• Brano

************

Il 23 e 24 novembre 2025 si sono tenute le elezioni regionali in Veneto, Campania e Puglia. Il tasso di astensione, in coerente tendenza con il suo andamento degli ultimi anni, si è confermato in crescita. Pochi giorni prima, il 16 novembre 2025, si è svolto anche il primo turno delle elezioni presidenziali cilene. Il fatto che in Italia si eleggessero i presidenti di tre regioni e in Cile il presidente della repubblica non è l’unica differenza tra le due tornate elettorali. La nazione sudamericana è infatti fra quelle (non poi così) poche che prevedono l’obbligo del voto. 

Se la disaffezione per le urne continua a crescere, l’introduzione dell’obbligo anche nel nostro paese potrebbe risolvere il problema? L’esperienza degli stati che lo prevedono, qualche numero e anche un minimo di buon senso, suggeriscono che non sembra la strada migliore da intraprendere.

************

• Materiale fornito
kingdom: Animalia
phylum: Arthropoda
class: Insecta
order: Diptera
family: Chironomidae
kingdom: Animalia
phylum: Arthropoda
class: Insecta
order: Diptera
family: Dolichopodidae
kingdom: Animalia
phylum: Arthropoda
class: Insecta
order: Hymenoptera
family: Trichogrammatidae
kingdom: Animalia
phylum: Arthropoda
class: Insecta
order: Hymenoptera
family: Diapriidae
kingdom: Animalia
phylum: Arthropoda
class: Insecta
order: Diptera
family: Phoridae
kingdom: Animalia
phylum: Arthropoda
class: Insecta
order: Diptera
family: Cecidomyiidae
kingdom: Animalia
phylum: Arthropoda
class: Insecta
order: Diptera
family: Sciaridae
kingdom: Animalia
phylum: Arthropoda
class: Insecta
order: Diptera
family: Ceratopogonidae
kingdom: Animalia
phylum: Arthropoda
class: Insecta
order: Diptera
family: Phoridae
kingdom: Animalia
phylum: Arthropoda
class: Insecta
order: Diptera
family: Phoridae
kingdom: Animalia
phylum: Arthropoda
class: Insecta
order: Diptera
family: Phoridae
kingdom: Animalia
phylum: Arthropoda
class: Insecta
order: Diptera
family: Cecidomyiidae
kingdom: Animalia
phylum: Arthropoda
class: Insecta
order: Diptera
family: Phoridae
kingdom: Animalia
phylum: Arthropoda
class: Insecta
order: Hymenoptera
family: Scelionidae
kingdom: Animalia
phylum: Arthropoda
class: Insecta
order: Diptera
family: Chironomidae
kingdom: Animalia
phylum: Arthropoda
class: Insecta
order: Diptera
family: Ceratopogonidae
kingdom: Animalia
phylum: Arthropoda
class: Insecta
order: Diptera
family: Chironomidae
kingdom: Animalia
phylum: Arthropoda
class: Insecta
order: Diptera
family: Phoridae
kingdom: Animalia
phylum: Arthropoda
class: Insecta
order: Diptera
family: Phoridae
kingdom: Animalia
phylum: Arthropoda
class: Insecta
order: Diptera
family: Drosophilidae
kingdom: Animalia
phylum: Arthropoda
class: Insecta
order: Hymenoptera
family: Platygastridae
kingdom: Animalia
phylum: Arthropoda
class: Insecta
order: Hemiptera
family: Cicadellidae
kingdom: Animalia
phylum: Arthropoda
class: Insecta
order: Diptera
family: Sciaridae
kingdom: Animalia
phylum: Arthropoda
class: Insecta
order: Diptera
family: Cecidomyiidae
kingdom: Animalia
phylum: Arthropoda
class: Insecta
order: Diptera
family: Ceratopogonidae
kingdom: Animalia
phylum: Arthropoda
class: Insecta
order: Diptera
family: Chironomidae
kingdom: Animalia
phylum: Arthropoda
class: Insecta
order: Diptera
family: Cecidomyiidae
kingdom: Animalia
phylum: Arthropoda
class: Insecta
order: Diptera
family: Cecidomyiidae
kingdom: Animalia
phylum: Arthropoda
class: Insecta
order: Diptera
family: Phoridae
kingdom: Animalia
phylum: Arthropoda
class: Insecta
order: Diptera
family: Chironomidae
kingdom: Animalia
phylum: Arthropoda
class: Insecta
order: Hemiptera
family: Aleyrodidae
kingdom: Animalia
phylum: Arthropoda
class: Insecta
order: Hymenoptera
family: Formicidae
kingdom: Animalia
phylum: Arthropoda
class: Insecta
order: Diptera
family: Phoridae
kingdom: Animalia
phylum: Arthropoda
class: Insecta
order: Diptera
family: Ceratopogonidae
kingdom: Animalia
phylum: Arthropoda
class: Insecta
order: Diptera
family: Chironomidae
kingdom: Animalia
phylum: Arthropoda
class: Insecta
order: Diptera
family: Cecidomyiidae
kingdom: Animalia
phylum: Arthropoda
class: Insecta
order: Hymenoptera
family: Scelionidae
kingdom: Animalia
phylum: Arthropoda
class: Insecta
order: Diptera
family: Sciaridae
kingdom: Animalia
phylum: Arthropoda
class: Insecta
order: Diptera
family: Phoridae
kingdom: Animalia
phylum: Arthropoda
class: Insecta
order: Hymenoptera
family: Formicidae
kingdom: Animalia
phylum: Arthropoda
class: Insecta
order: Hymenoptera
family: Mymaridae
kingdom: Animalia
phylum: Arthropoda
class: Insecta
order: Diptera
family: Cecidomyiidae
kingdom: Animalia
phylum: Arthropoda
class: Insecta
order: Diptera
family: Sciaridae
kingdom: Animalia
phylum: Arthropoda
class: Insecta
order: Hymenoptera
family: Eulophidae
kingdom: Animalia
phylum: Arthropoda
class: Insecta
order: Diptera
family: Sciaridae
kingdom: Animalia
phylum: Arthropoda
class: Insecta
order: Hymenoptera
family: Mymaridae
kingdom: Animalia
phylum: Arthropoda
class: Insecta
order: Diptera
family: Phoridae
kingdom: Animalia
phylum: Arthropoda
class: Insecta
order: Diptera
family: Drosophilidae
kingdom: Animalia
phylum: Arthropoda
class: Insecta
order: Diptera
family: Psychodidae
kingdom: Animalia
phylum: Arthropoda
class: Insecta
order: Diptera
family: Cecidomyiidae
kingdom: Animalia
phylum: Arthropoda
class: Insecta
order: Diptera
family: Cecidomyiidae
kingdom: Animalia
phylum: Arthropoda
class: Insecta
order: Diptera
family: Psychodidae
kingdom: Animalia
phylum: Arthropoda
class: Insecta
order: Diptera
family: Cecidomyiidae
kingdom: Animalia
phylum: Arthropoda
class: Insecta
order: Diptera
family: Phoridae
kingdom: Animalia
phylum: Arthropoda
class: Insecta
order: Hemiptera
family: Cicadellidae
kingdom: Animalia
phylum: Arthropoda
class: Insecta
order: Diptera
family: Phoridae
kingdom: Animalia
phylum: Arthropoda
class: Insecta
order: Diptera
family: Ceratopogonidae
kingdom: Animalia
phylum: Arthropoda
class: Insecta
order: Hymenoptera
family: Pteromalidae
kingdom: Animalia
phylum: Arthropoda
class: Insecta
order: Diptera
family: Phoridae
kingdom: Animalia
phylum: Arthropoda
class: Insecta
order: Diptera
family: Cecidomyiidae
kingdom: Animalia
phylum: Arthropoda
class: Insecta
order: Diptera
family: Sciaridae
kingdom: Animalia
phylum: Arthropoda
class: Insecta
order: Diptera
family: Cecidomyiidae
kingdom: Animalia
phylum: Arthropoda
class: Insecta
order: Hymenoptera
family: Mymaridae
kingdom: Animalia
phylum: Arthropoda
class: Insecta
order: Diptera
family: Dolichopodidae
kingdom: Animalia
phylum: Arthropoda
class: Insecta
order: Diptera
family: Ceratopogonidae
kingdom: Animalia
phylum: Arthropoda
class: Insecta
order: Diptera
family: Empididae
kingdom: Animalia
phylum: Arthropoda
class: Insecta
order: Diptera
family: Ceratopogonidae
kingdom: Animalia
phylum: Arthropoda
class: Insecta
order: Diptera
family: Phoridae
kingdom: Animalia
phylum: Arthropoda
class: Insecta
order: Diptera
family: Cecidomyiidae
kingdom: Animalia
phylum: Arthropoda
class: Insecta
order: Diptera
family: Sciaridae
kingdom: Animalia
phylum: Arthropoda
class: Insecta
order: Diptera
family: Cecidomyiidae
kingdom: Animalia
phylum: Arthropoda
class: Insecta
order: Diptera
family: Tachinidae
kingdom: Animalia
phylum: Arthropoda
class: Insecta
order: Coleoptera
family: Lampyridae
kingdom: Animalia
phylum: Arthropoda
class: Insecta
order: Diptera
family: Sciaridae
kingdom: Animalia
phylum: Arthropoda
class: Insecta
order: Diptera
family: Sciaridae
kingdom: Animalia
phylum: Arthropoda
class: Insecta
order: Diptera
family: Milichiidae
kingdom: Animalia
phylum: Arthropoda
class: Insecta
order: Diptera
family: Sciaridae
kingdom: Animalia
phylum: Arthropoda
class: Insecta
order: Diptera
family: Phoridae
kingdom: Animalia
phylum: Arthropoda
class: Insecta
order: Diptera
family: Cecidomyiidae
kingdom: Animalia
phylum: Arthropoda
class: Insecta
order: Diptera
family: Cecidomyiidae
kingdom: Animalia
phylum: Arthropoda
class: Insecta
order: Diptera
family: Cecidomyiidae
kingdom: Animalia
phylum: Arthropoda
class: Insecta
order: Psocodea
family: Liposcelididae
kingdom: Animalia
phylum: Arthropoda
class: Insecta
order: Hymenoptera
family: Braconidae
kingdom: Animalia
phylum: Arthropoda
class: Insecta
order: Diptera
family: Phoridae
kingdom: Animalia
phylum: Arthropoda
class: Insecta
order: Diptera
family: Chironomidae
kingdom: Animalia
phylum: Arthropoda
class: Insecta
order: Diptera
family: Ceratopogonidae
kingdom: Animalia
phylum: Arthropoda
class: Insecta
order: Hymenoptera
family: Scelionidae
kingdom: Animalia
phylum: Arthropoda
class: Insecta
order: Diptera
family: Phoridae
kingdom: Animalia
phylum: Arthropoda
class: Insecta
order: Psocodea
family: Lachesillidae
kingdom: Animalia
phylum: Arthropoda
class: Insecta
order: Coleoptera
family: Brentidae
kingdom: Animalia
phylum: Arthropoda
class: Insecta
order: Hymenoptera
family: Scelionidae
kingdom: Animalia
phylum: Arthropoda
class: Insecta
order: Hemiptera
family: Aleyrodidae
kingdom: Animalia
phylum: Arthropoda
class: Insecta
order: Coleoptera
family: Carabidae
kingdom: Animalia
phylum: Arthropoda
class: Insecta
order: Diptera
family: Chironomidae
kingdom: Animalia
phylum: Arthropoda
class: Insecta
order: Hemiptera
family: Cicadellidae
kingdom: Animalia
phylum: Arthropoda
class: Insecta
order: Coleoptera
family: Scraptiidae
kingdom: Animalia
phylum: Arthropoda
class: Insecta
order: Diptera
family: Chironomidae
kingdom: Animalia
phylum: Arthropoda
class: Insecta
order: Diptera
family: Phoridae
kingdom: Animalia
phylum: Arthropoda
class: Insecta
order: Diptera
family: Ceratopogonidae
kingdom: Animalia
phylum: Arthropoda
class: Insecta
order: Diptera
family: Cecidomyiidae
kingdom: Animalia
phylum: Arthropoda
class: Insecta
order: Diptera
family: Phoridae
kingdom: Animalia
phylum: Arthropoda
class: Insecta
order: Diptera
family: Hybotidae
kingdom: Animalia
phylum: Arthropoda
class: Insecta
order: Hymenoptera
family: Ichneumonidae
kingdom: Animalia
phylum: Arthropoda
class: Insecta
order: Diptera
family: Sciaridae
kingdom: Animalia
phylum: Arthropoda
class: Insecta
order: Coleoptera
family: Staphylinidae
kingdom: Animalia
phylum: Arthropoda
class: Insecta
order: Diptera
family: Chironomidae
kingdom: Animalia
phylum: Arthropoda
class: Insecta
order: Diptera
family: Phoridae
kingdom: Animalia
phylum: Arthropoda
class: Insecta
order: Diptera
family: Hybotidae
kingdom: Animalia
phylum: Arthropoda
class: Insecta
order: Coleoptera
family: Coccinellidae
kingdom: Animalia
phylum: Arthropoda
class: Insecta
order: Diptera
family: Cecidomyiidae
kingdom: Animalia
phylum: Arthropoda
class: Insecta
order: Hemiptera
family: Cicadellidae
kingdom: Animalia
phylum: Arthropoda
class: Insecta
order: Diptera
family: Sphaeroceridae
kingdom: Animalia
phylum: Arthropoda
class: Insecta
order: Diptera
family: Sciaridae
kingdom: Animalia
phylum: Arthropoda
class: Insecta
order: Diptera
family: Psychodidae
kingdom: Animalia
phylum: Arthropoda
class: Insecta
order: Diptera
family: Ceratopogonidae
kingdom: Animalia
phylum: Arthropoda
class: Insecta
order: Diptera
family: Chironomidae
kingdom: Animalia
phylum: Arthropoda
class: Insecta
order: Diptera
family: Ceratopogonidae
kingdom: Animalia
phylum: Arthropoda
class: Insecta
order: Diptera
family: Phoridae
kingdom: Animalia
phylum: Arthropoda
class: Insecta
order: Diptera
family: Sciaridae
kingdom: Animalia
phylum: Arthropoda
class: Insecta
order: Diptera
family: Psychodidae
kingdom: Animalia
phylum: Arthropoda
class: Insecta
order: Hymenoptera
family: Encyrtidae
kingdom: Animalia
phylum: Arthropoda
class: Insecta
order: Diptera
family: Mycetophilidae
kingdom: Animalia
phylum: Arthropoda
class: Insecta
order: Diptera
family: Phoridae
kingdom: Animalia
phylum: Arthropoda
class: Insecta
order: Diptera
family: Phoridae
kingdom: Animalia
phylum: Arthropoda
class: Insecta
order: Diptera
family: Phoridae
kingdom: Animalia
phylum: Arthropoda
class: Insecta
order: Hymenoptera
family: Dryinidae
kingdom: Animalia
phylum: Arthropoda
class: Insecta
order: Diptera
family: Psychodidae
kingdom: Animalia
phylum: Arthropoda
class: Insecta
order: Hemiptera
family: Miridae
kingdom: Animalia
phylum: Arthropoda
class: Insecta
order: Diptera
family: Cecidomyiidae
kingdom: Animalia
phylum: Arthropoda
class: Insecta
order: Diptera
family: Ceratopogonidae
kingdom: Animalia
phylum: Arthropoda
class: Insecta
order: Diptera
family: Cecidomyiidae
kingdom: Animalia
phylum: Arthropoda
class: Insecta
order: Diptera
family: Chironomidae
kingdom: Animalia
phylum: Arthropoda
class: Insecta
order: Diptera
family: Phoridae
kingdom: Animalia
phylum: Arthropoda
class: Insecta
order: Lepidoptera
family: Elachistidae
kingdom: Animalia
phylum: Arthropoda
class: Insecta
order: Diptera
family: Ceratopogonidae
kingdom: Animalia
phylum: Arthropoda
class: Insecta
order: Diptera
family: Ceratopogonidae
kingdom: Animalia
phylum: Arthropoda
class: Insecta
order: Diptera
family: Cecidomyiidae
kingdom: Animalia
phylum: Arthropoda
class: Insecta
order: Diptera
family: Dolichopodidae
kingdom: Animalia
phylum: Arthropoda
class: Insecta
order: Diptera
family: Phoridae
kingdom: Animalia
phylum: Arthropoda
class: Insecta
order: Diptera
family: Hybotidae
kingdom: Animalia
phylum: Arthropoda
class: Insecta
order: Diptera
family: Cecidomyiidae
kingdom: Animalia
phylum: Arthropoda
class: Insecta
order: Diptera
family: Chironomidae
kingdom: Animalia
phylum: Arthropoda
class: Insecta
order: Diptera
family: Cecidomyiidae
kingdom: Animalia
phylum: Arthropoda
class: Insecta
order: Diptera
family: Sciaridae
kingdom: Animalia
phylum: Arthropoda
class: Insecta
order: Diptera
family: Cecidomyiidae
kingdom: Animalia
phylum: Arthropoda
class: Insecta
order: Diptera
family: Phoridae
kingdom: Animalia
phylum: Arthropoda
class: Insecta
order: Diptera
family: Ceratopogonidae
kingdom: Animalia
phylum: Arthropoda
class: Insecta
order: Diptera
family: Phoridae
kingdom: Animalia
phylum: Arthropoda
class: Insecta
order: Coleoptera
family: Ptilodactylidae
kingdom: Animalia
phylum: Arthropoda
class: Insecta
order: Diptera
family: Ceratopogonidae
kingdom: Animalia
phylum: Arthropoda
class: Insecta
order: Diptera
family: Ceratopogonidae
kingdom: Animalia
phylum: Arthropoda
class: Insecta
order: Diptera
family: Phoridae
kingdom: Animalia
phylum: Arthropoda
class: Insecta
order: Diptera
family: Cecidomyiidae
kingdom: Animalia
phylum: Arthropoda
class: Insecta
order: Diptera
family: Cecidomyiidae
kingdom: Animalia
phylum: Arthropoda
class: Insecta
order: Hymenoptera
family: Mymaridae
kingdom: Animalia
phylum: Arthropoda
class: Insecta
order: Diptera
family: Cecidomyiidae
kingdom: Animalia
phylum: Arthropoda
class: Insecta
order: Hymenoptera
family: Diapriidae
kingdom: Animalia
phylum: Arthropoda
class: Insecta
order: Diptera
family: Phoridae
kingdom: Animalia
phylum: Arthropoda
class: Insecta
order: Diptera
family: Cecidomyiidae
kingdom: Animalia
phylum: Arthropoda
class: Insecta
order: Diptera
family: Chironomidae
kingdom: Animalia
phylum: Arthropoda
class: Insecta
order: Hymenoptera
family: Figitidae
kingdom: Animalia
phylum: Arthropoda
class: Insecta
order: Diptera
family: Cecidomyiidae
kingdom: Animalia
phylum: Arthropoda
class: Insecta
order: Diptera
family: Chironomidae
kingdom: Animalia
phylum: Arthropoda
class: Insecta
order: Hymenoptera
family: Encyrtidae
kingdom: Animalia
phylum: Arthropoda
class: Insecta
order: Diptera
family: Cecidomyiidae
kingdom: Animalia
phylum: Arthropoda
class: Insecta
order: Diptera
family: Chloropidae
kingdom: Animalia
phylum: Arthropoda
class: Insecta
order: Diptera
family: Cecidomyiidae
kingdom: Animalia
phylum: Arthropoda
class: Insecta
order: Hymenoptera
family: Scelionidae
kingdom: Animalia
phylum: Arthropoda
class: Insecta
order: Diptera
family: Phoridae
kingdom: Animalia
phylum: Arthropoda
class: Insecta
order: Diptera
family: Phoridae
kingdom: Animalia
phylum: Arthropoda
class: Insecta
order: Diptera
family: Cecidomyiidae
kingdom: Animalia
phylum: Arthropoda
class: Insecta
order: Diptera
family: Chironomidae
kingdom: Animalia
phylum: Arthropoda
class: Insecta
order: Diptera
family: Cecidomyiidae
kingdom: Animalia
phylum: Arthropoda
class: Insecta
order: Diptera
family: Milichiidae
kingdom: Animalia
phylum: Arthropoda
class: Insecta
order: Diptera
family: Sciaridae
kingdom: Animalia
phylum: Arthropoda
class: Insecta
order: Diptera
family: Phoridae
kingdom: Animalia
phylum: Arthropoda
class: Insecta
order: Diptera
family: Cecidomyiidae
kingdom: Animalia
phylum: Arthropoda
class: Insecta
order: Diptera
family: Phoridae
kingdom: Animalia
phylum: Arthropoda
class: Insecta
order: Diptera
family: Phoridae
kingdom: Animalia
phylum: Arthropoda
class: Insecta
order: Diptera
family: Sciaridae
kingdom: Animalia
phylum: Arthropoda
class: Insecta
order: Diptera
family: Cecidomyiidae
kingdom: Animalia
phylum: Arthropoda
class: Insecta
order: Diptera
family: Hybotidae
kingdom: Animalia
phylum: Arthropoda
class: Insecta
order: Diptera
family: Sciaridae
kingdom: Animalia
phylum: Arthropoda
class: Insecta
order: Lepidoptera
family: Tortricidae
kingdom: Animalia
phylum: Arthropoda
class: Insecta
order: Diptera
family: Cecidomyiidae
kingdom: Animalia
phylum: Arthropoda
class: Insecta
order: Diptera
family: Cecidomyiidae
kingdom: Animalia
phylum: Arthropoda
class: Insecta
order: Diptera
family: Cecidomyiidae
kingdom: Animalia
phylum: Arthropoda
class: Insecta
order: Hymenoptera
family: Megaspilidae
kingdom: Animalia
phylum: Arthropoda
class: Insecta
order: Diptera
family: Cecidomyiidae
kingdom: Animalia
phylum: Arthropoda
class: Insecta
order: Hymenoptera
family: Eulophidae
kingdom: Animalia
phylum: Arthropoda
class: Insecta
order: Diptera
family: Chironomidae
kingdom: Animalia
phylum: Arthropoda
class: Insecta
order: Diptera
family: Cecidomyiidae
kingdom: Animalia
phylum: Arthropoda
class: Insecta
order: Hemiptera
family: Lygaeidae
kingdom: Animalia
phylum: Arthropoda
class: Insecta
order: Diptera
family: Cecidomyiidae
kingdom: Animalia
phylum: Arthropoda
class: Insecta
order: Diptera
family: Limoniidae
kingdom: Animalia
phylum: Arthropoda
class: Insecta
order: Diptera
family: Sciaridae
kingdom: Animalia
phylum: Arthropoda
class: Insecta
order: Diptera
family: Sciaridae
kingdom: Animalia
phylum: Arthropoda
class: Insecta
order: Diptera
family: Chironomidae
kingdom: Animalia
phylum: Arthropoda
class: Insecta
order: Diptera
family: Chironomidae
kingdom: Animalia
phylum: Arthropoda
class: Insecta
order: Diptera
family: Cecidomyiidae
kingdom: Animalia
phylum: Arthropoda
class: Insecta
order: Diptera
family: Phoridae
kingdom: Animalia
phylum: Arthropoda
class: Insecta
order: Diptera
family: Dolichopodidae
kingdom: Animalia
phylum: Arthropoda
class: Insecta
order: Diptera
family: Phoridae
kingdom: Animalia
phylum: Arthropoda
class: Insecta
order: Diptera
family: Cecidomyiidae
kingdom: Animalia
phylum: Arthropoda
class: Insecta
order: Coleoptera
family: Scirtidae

************

• Istruzioni
[1] Modifica il brano sull'astensione elettorale nel tratto da "Se la disaffezione" fino a "migliore da intraprendere.", mettendo "realismo" al posto di "buon senso".
[2] Prosegui il brano sull'astensione elettorale dopo la sua ultima frase.

• Risposte
[1]
Se la disaffezione per le urne continua a crescere, l’introduzione dell’obbligo anche nel nostro paese potrebbe risolvere il problema? L’esperienza degli stati che lo prevedono, qualche numero e anche un minimo di realismo, suggeriscono che non sembra la strada migliore da intraprendere.

[2]
Paesi dove votare è un obbligo

Gran parte della letteratura economica e politica più tradizionale spiega l’astensione come un banale effetto dei costi del voto, che possono essere tanto monetari quanto non monetari. Da un lato, infatti, recarsi alle urne potrebbe richiedere un viaggio, per chi studia o lavora lontano dal luogo ufficiale di residenza (e quindi di voto); dall’altro, votare richiede sicuramente tempo, da dedicare all’informazione prima e all’esercizio pratico del diritto poi (per esempio, per recarsi al seggio e fare la fila). Quando il costo diventa troppo elevato, quindi, non si vota.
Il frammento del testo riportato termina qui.